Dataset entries
--- START ---
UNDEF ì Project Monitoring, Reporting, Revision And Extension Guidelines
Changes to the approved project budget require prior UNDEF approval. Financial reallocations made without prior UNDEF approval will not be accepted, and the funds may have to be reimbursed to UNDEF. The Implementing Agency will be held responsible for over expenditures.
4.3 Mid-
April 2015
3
--- END ---
About this task => Would you retype all of the lines shown above, exactly as given?

Exercise answer =>
UNDEF ì Project Monitoring, Reporting, Revision And Extension Guidelines
Changes to the approved project budget require prior UNDEF approval. Financial reallocations made without prior UNDEF approval will not be accepted, and the funds may have to be reimbursed to UNDEF. The Implementing Agency will be held responsible for over expenditures.
4.3 Mid-
April 2015
3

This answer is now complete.